Decomposition methods for parameter identification and bilevel programming

This thesis deals with optimization problems that involve complex subtasks. Treating these problems as nonlinear programs often leads to difficulties in the numerical solution, for example the convergence to undesired local solutions for poor initial guesses.
To circumvent these problems, the concept of decomposition is introduced. The complex subtask is modeled by artificial variables and constraints. On the one hand, this increases the dimensionality of the problem, which on the other hand allows a user to employ suitable initialization strategies. This idea is applied to the problem classes of nonlinear parameter identification for dynamical systems and bilevel optimization. For the latter, a reformulation method is developed, which is based on embedding a fixed number of Sequential Quadratic Programming iteration steps to solve the subtask given as a nonlinear program.
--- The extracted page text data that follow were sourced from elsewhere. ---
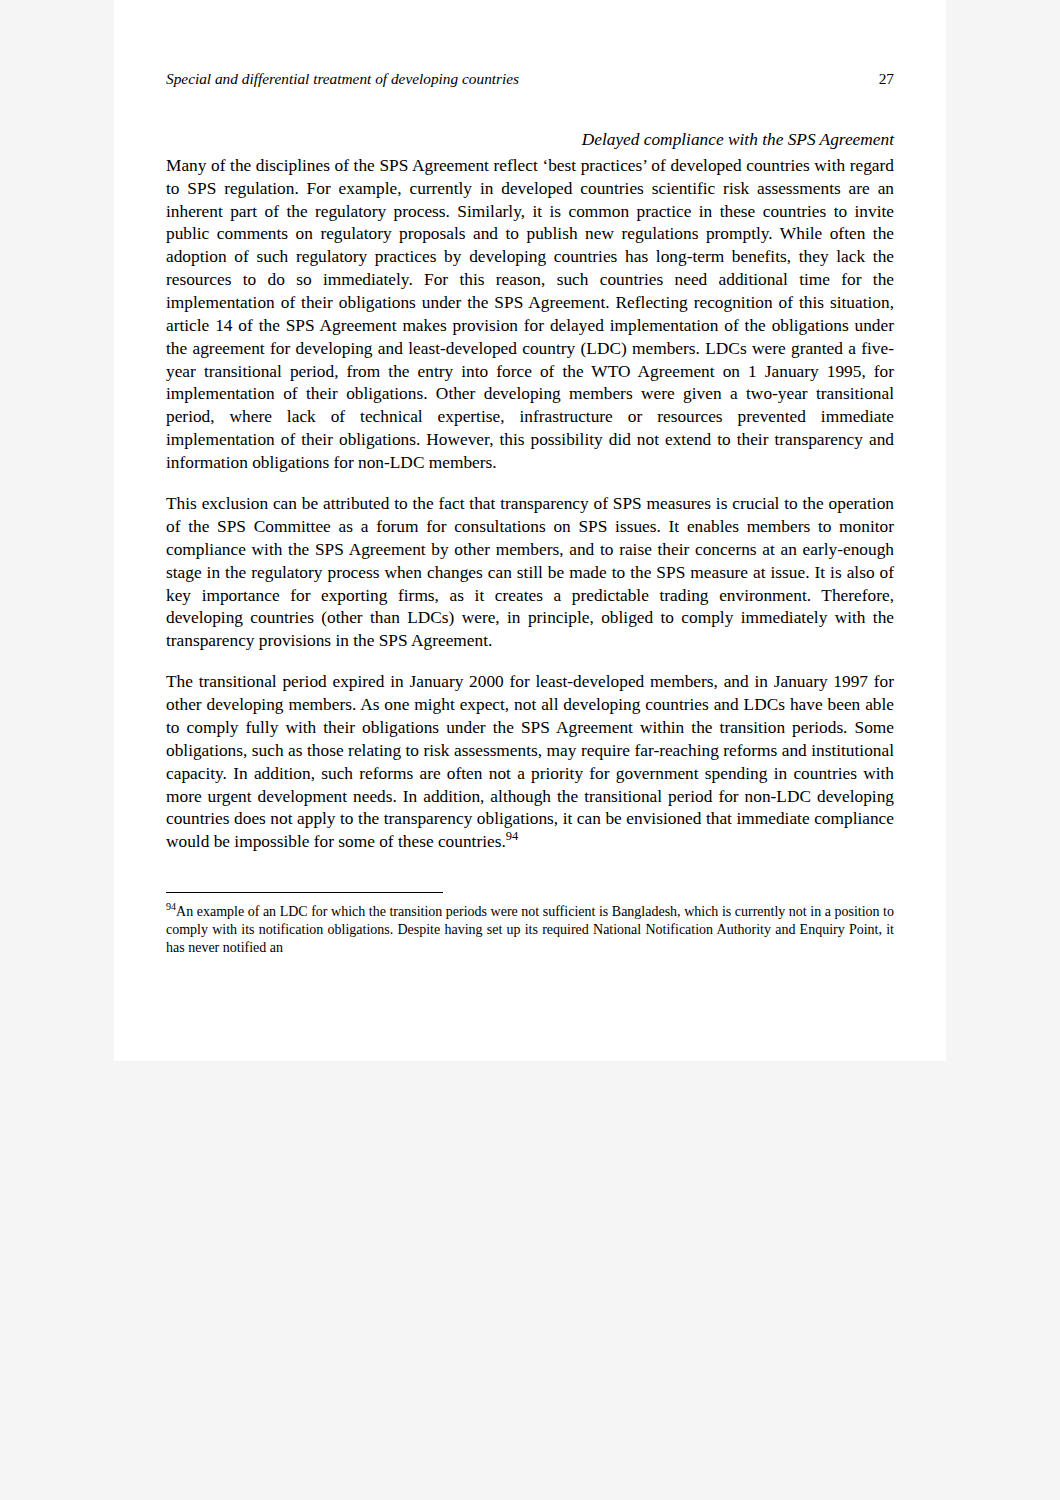Special and differential treatment of developing countries 27
Delayed compliance with the SPS Agreement
Many of the disciplines of the SPS Agreement reflect ‘best practices’ of developed countries with regard to SPS regulation. For example, currently in developed countries scientific risk assessments are an inherent part of the regulatory process. Similarly, it is common practice in these countries to invite public comments on regulatory proposals and to publish new regulations promptly. While often the adoption of such regulatory practices by developing countries has long-term benefits, they lack the resources to do so immediately. For this reason, such countries need additional time for the implementation of their obligations under the SPS Agreement. Reflecting recognition of this situation, article 14 of the SPS Agreement makes provision for delayed implementation of the obligations under the agreement for developing and least-developed country (LDC) members. LDCs were granted a five-year transitional period, from the entry into force of the WTO Agreement on 1 January 1995, for implementation of their obligations. Other developing members were given a two-year transitional period, where lack of technical expertise, infrastructure or resources prevented immediate implementation of their obligations. However, this possibility did not extend to their transparency and information obligations for non-LDC members.
This exclusion can be attributed to the fact that transparency of SPS measures is crucial to the operation of the SPS Committee as a forum for consultations on SPS issues. It enables members to monitor compliance with the SPS Agreement by other members, and to raise their concerns at an early-enough stage in the regulatory process when changes can still be made to the SPS measure at issue. It is also of key importance for exporting firms, as it creates a predictable trading environment. Therefore, developing countries (other than LDCs) were, in principle, obliged to comply immediately with the transparency provisions in the SPS Agreement.
The transitional period expired in January 2000 for least-developed members, and in January 1997 for other developing members. As one might expect, not all developing countries and LDCs have been able to comply fully with their obligations under the SPS Agreement within the transition periods. Some obligations, such as those relating to risk assessments, may require far-reaching reforms and institutional capacity. In addition, such reforms are often not a priority for government spending in countries with more urgent development needs. In addition, although the transitional period for non-LDC developing countries does not apply to the transparency obligations, it can be envisioned that immediate compliance would be impossible for some of these countries.94
94An example of an LDC for which the transition periods were not sufficient is Bangladesh, which is currently not in a position to comply with its notification obligations. Despite having set up its required National Notification Authority and Enquiry Point, it has never notified an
The focus of this work is on the numerical verification of different decomposition approaches. Using the examples of a pendulum and a robotic system, it is demonstrated that the choice of the problem formulation in combination with a suitable initialization strategy influences the region of attraction of the global solution of the associated parameter identification problem. Finally, an extension of a single shooting homotopy approach is presented. In the area of bilevel optimization, examples are used to show that the number of embedded iteration steps increases the region of attraction of the global solution. The newly developed method is also compared with other established methods. Using a collection of bilevel problems, its handling, flexibility, and efficiency are investigated. It is also demonstrated for both problem classes that a decomposition has only a minor impact on computation times due to the exploitation of sparsity. In addition, decomposition allows to keep the required number of iterations stable despite poor initial guesses.
The obtained results show that both problem classes can be considered under a common aspect. Important criteria, such as the robustness or the region of attraction of the global solution, can be influenced solely by reformulating the problem.